Portugal bereitet sich darauf vor, gemeinsam mit Spanien und Marokko zum ersten Mal Spiele der FIFA-Weltmeisterschaft auszurichten. Die Veranstaltung bietet eine einmalige Gelegenheit, die internationale Sichtbarkeit des Landes zu steigern und seine Position als Reiseziel sowie als Standort für Unternehmen und Investitionen zu stärken.
Laut einer vom portugiesischen Fußballverband in Auftrag gegebenen Studie von PwC könnte die Weltmeisterschaft einen geschätzten Beitrag von 700 bis 900 Millionen Euro zum portugiesischen BIP sowie Steuereinnahmen in Höhe von 312 bis 394 Millionen Euro generieren und zur Schaffung von 18.000 bis 23.000 Arbeitsplätzen beitragen.

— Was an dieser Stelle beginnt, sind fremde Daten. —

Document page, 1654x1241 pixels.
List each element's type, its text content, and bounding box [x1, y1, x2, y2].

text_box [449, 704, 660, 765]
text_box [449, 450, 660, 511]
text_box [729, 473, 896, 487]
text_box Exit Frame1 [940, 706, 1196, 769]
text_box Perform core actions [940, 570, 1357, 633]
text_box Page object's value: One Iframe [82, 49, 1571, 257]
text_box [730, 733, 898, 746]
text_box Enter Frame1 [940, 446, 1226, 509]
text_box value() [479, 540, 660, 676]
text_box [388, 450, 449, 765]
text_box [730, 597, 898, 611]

Ein Impuls für Tourismus und Investitionen
Über die direkt mit dem Fußball verbundenen Auswirkungen hinaus könnte der Wettbewerb dazu beitragen, die Bekanntheit Portugals bei Millionen von internationalen Besuchern und Zuschauern zu steigern. Davon könnten Branchen wie Tourismus, Hotellerie, Handel, Dienstleistungen und der Immobilienmarkt profitieren.
Die Austragung der Spiele in Portugal wird sich auf drei Stadien konzentrieren – Estádio da Luz, Estádio José Alvalade und Estádio do Dragão –, die ursprünglich für die EM 2004 gebaut wurden und vor allem von Modernisierungsmaßnahmen profitieren dürften, wodurch der Bedarf an umfangreichen Bauarbeiten reduziert wird.

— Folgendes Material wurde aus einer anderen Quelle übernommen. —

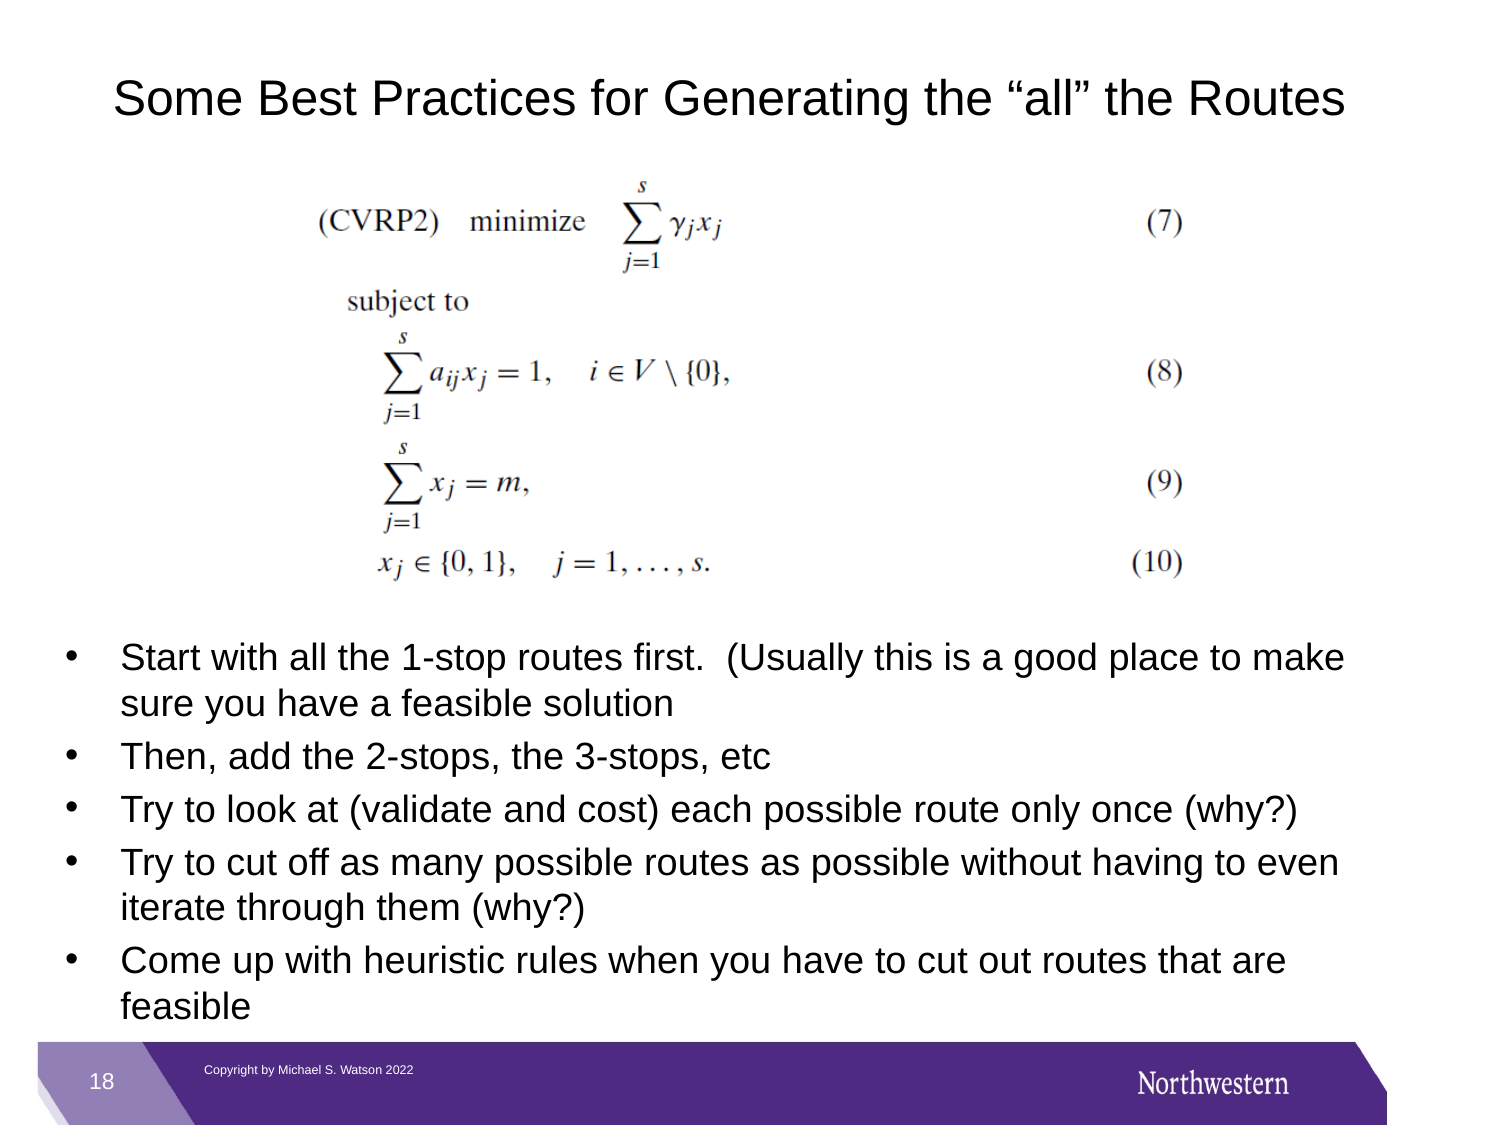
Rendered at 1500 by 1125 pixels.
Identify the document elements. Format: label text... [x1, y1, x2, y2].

Auch die Algarve könnte davon profitieren
Obwohl sich die offiziellen Spiele in Portugal auf Lissabon und Porto konzentrieren, könnten sich die Auswirkungen der Weltmeisterschaft auch auf andere Regionen des Landes ausweiten. Die Algarve mit ihrem starken touristischen Angebot, ihren Golfplätzen, ihrem internationalen Flughafen und ihrem auf ausländische Käufer ausgerichteten Immobilienmarkt weist Merkmale auf, die von einer steigenden touristischen Nachfrage und der internationalen Sichtbarkeit Portugals profitieren könnten.
Für die Immobilienbranche können Veranstaltungen dieser Größenordnung eine Chance darstellen, das Interesse internationaler Investoren zu wecken, die Portugal nicht nur als Urlaubsziel, sondern auch als Standort für den Erwerb einer Zweitwohnung oder für eine Investition in Betracht ziehen.
Mit Blick auf das Jahr 2030 bereitet sich Portugal somit darauf vor, eines der größten Sportereignisse der Welt auszurichten – und die Auswirkungen könnten weit über die Fußballplätze hinausreichen.